A differenza del Partito Comunista d’Italia (Nuova Unità) le Brigate Rosse iniziarono a fare i conti con gli errori e i limiti che avevano impedito ai partiti comunisti dei paesi imperialisti di condurre alla vittoria la situazione rivoluzionaria generata dalla prima crisi generale per sovrapproduzione assoluta di capitale (1900-1945).
La BR non raggiunsero il loro obiettivo non per la forza della borghesia, ma per i limiti della concezione che li guidava e per errori compiuti nella valutazione dei rapporti tra le masse popolari e la borghesia imperialista. (…)
In conseguenza di questi errori, il legame delle BR con le masse smise di crescere e cominciò anzi ad affievolirsi.
Le BR si misero allora a imprecare contro l’arretratezza delle masse e abbandonarono il loro obiettivo dichiarato: invece di ricostruire il partito comunista deviarono nel militarismo, cioè ridussero la loro azione ad attacchi armati a esponenti della classe dominante. (…)

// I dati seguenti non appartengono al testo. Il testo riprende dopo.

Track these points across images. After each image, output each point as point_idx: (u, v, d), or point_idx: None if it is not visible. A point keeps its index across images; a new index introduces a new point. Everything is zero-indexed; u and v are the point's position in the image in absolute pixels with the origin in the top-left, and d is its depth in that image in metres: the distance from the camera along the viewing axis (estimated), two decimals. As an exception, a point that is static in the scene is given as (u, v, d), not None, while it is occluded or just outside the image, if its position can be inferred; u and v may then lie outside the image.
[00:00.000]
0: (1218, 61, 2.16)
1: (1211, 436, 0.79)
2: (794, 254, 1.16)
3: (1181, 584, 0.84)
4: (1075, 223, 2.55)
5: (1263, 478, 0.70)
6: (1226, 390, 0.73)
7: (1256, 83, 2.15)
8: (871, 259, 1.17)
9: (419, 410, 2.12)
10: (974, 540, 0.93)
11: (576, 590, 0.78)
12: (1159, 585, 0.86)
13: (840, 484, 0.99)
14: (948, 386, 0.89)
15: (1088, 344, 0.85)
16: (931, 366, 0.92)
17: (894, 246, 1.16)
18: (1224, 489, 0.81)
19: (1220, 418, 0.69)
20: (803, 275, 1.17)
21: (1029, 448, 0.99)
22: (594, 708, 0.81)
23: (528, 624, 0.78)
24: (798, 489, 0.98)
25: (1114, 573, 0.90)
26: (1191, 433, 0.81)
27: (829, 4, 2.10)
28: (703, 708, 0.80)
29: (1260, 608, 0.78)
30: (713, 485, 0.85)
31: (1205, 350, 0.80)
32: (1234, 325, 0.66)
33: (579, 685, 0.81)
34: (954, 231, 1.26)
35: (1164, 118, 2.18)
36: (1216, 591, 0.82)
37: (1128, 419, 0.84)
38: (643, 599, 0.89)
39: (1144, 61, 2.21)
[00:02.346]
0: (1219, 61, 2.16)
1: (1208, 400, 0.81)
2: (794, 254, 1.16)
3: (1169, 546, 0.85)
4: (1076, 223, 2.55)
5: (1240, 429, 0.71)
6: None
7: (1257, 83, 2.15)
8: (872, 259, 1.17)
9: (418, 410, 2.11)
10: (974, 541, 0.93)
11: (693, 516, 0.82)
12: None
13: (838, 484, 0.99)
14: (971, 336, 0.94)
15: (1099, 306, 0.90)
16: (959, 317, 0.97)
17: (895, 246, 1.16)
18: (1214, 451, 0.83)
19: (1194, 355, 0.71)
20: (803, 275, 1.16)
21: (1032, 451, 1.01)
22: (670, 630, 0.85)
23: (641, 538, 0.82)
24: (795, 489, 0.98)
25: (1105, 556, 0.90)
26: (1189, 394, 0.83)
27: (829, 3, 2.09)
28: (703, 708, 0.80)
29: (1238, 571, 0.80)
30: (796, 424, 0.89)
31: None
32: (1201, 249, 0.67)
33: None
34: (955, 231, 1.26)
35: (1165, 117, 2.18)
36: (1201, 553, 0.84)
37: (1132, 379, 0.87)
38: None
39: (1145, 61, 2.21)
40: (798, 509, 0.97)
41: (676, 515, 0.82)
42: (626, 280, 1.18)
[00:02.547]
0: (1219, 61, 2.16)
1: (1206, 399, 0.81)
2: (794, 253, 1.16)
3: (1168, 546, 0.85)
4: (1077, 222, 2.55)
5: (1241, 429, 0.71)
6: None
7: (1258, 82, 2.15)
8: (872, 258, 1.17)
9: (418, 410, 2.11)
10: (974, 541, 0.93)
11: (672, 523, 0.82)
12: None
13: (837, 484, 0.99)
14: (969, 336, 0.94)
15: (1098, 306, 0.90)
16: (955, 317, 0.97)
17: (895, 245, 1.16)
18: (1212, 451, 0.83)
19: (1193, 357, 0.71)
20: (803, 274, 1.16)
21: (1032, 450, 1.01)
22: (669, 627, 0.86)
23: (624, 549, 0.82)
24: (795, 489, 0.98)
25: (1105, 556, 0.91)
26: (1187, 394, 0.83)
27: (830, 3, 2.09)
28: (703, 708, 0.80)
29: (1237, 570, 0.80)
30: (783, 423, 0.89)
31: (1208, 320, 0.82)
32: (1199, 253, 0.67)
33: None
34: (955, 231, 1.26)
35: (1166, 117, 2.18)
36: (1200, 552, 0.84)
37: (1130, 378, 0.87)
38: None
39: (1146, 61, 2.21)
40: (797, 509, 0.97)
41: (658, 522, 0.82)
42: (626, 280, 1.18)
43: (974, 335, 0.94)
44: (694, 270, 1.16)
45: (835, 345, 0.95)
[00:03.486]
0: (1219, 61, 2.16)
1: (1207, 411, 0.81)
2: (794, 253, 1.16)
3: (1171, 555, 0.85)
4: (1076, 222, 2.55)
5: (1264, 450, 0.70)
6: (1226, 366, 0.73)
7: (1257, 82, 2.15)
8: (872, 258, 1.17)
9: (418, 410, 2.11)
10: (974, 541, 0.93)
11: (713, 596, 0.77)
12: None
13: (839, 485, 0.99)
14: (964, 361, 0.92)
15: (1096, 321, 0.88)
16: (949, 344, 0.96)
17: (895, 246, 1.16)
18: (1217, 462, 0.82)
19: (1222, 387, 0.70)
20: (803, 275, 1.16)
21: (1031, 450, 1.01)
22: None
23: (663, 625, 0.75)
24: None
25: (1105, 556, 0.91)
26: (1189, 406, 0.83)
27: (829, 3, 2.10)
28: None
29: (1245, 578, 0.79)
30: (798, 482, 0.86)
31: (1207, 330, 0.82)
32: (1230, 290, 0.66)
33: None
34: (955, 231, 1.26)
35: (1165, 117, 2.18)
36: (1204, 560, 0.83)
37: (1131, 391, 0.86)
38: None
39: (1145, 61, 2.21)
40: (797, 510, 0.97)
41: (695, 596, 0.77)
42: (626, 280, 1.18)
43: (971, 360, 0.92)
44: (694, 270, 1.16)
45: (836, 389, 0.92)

La lotta condotta dalle BR ha mostrato, per la terza volta nella storia del movimento comunista del nostro paese dopo il Biennio Rosso (1919-1920) e la Resistenza (1943-1945), come in un paese imperialista si possono presentare le condizioni per il passaggio dalla prima alla seconda fase della guerra popolare rivoluzionaria di lunga durata (cioè dalla difensiva strategica all’equilibrio strategico). La loro lotta ha mostrato anche che la possibilità di sfruttare con successo le condizioni favorevoli dipende strettamente dalla qualità dell’accumulazione delle forze rivoluzionarie che ha preceduto il loro presentarsi” – tratto e adattato da Avviso ai naviganti 122 del (nuovo)PCI, “Perché tanto livore contro le Brigate Rosse da parte della classe dominante e dei suoi portavoce?” – 23 maggio 2022.